Barrow (Ring Barrow), Shronebeirne, Co. Kerry
Co. Kerry |
Barrows
On the north Kerry landscape sits a prehistoric burial monument whose identity may hinge on a single grey stone.
The site at Shronebeirne is a ring barrow, a type of funerary earthwork in which a low mound is encircled by a ditch, known as a fosse, and an outer bank. What makes this particular example quietly odd is a depression punched into the north-north-west section of that outer bank, roughly 3.5 metres across and 0.8 metres deep, and sitting within it, a large flat stone measuring approximately 1.6 metres by 0.6 metres.

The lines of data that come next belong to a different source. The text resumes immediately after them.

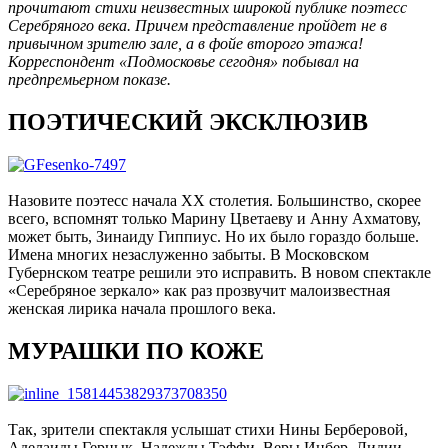
прочитают стихи неизвестных широкой публике поэтесс
Серебряного века. Причем представление пройдет не в
привычном зрителю зале, а в фойе второго этажа!
Корреспондент «Подмосковье сегодня» побывал на
предпремьерном показе.
ПОЭТИЧЕСКИЙ ЭКСКЛЮЗИВ
Назовите поэтесс начала XX столетия. Большинство, скорее
всего, вспомнят только Марину Цветаеву и Анну Ахматову,
может быть, Зинаиду Гиппиус. Но их было гораздо больше.
Имена многих незаслуженно забыты. В Московском
Губернском театре решили это исправить. В новом спектакле
«Серебряное зеркало» как раз прозвучит малоизвестная
женская лирика начала прошлого века.
МУРАШКИ ПО КОЖЕ
Так, зрители спектакля услышат стихи Нины Берберовой,
Аделаиды Герцык, Надежды Тэффи, Веры Инбер, Лидии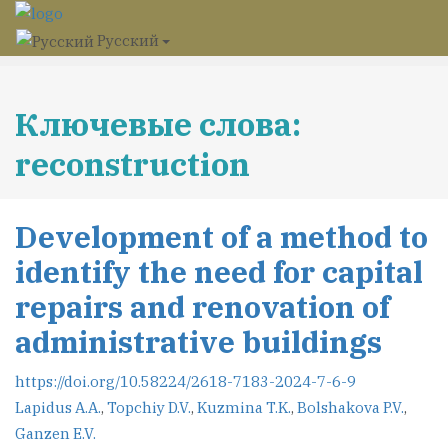
Русский
Ключевые слова:
reconstruction
Development of a method to
identify the need for capital
repairs and renovation of
administrative buildings
https://doi.org/10.58224/2618-7183-2024-7-6-9
Lapidus A.A.
,
Topchiy D.V.
,
Kuzmina T.K.
,
Bolshakova P.V.
,
Ganzen E.V.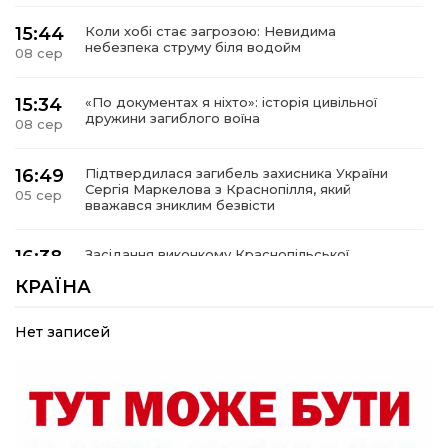
15:44
Коли хобі стає загрозою: Невидима
небезпека струму біля водойм
08 сер
15:34
«По документах я ніхто»: історія цивільної
дружини загиблого воїна
08 сер
16:49
Підтвердилася загибель захисника України
Сергія Маркелова з Краснопілля, який
05 сер
вважався зниклим безвісти
16:38
Засідання виконкому Краснопільської
селищної ради: 27,6 млн грн компенсацій за
05 сер
КРАЇНА
знищене житло та соціальний захист дітей
Нет записей
16:26
Краснопільщина під ворожими ударами: у
лікарні помер поранений чоловік, є нова
05 сер
постраждала
09:33
Не лише документи: несподівані речі, які
можуть врятувати життя під час обстрілу
05 сер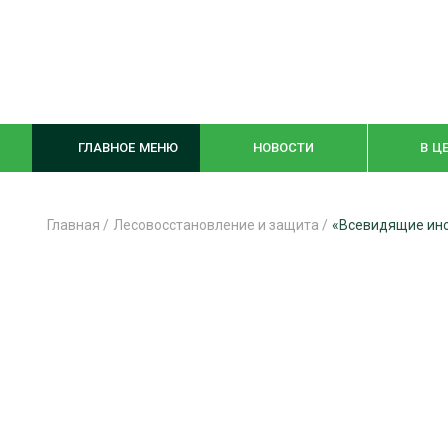
ГЛАВНОЕ МЕНЮ
НОВОСТИ
В Ц
Главная
/
Лесовосстановление и защита
/
«Всевидящие инс
ЛЕСНОЕ ХОЗЯЙСТВО
КОМПЛЕКСНА
ЛЕСОЗАГОТОВКА
ЛЕСОПИЛЕНИ
ОБРАБОТКА ДРЕВЕСИНЫ
ДЕРЕВЯНН
ЦИФРОВАЯ СРЕДА
БЕЗОПАСНОЕ
БИОЭНЕРГЕТИКА
СОРТИРОВКА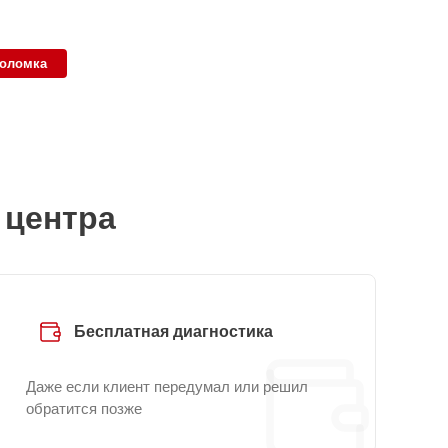
поломка
 центра
Бесплатная диагностика
Даже если клиент передумал или решил
обратится позже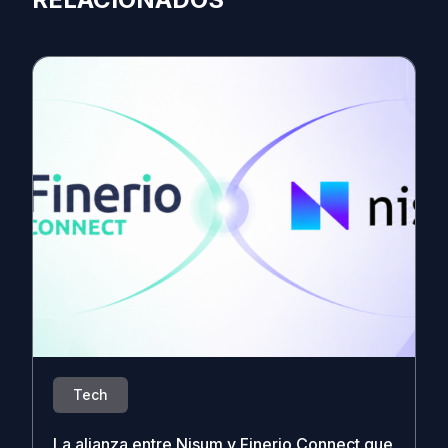
Tech
La alianza entre Nisum y Finerio Connect que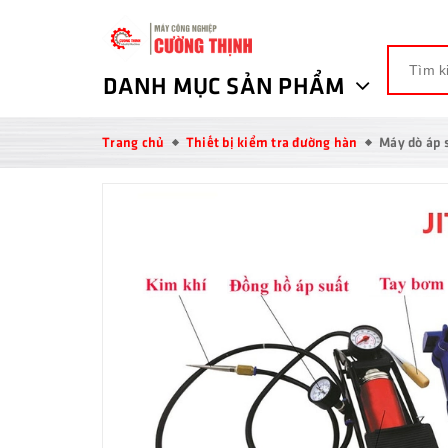
DANH MỤC SẢN PHẨM
Trang chủ
Thiết bị kiểm tra đường hàn
Máy dò áp 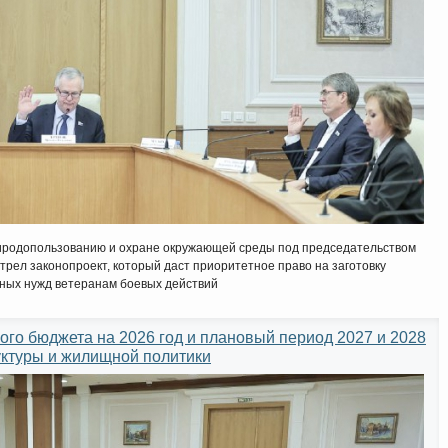
риродопользованию и охране окружающей среды под председательством
рел законопроект, который даст приоритетное право на заготовку
ных нужд ветеранам боевых действий
ого бюджета на 2026 год и плановый период 2027 и 2028
уктуры и жилищной политики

That stone was recorded on the 1939 Ordnance Survey map under the Irish name Cloch Liath, meaning grey stone, and it is thought to be the origin of the barrow's placename. The mound itself is modest in scale, around 7.2 metres north to south and 7.4 metres east to west, with the surrounding fosse measuring 1.2 metres wide and the external bank extending to 3.2 metres. The bank rises only around 0.6 metres above the surrounding ground, and just 0.3 metres above the base of the fosse, so this is not a monument that dominates the horizon. These measurements come from C. Toal's North Kerry Archaeological Survey, published in 1995, which catalogued and described the site in detail. Ring barrows in Ireland generally date to the Bronze Age or early Iron Age, and while the Shronebeirne example has not been excavated, its form is consistent with that broader tradition of enclosed burial or ceremonial mounds.
The grey stone itself raises an unresolved question. Whether it was always embedded in that depression, perhaps placed there as a marker when the monument was in use, or whether it arrived later through collapse, robbing, or some other disturbance, is not known. That the landscape still carries a name derived from it, preserved in a mid-twentieth-century map, suggests it was a landmark in its own right long before anyone thought to measure it.